_Texte extrait_:
Nous sommes ici en présence du modèle IMC d’Herbert Simon. Intelligence modélisation choix : les décideurs ne peuvent pas tout prévoir, ils arrêtent de réfléchir quand ils trouvent la solution qui leur procure un niveau optimal de satisfaction. La solution optimale qui génère l’unanimité du groupe n’est pas unique et surtout elle n’est pas la marque d’une vérité absolue. Elle est optimale par rapport à un ensemble de contextes : spatial, temporel, relationnel, social, etc. Le travail intellectuel à partir de la deuxième source de savoir permet de trouver cette solution optimale matérielle et relationnelle.

L’alliance des contraires organise la première étape dans la recherche de la solution optimale et le principe de subsidiarité organise la deuxième étape. Bien entendu les deux sont complémentaires. Pour continuer à utiliser le vocabulaire du management, nous pouvons dire que l‘alliance des contraires représente l’état d’esprit avec lequel il faut mettre en place la veille informationnelle.

En clair, pour définir un objectif et assembler les données, il faut prendre en compte tous les points de vue. Le résultat final est optimal et cohérent : plus les intérêts de chacun auront été pris en compte, plus la solution sera optimale et plus la solution sera optimale, plus il sera facile d’obtenir une adhésion à l’unanimité pour la valider en tant que solution optimale. Ensuite il faudra réussir son adaptation aux particularités locales et plus cette solution aménagée sera devenue optimale au niveau local, plus elle sera validée à l’unanimité des membres de ce groupe local. Dans un autre groupe local, les particularités locales feront qu’au autre aménagement de la solution optimale sera mise en place.

L’écoute et le dialogue

Un principe de base chez les Bénédictins

La plus ancienne entreprise occidentale vieille de 1500 ans, fondée en l’an 500 au mont Cassin par
Bernard de Nursie, l’organisation en réseau des monastères bénédictins, comme les mouvements spirituels d’Asie, utilise cette alliance des contraires. Les membres d’une organisation en réseau cherchent à apprendre de toutes les expériences et de tous les personnages originaux.

le Mont Cassin, Italie

Chez les bénédictins la décision est prise en trois étapes :

  • au départ il y a la phase du silence, les moines sont à l’écoute d’eux-même et des autres, notamment des novices qui ont encore un regard neuf.
  • Puis vient la phase du dialogue qui confronte les points de vue.
  • Enfin il y a la troisième étape, la phase de l’action dans laquelle la décision est prise puis est mise en oeuvre.

L’alliance des contraires concerne les deux premières phases : l’écoute et le dialogue.

Il s’agit de sortir de notre champ cognitif habituel, de notre cadre de référence quotidien pour prendre en compte ce que font les autres. Cette compréhension de l’autre repose au départ sur l’empathie, la capacité à s’identifier à quelqu’un, à ressentir et partager ses émotions ; elle représente une forme de compréhension affective de l’autre. C’est une technique de communication qui s’apprend. Viennent s’ajouter le cas échéant d’autres registres de langages développés avec notre première source de savoir, la source spirituelle et initiatique : le langage des corps à partir des voies spirituelles du dépassement des limites du corps et de l’extase amoureuse, le langage du coeur à partir des voies spirituelles de l’expérience mystique et de la voie directe poétique. Nous y reviendrons.

_Données fournies_:
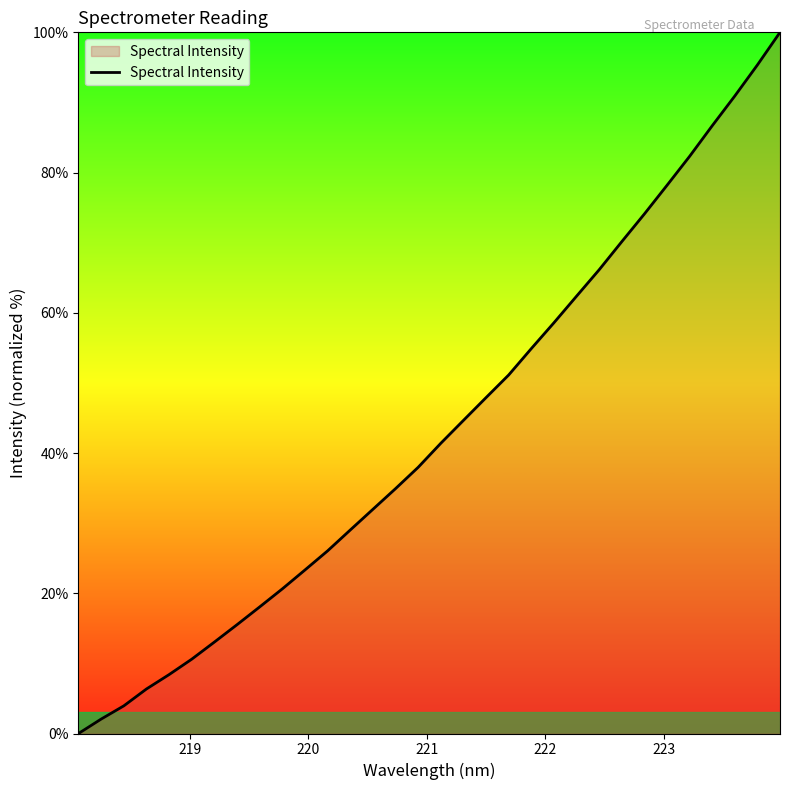

What is the difference between the maximum and minimum values?

100.0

_Tâches_:
**a.** Traduisez en anglais cette phrase du texte extrait : « Les membres d’une organisation en réseau cherchent à apprendre de toutes les expériences et de tous les personnages originaux. »
**b.** Résumez le texte extrait en deux phrases.

_Réponses par tâche_:
**a.** The members of a networked organization seek to learn from all experiences and from all original figures.

**b.** Selon le modèle IMC d’Herbert Simon, les décideurs cessent de réfléchir quand ils trouvent une solution optimale, qui n’est ni unique ni une vérité absolue mais dépend d’un ensemble de contextes, et dont la recherche est organisée d’abord par l’alliance des contraires puis par le principe de subsidiarité. Chez les bénédictins, la décision se prend en trois phases (le silence, le dialogue et l’action), et l’alliance des contraires, qui concerne l’écoute et le dialogue, consiste à sortir de son cadre de référence habituel pour comprendre les autres, d’abord par l’empathie.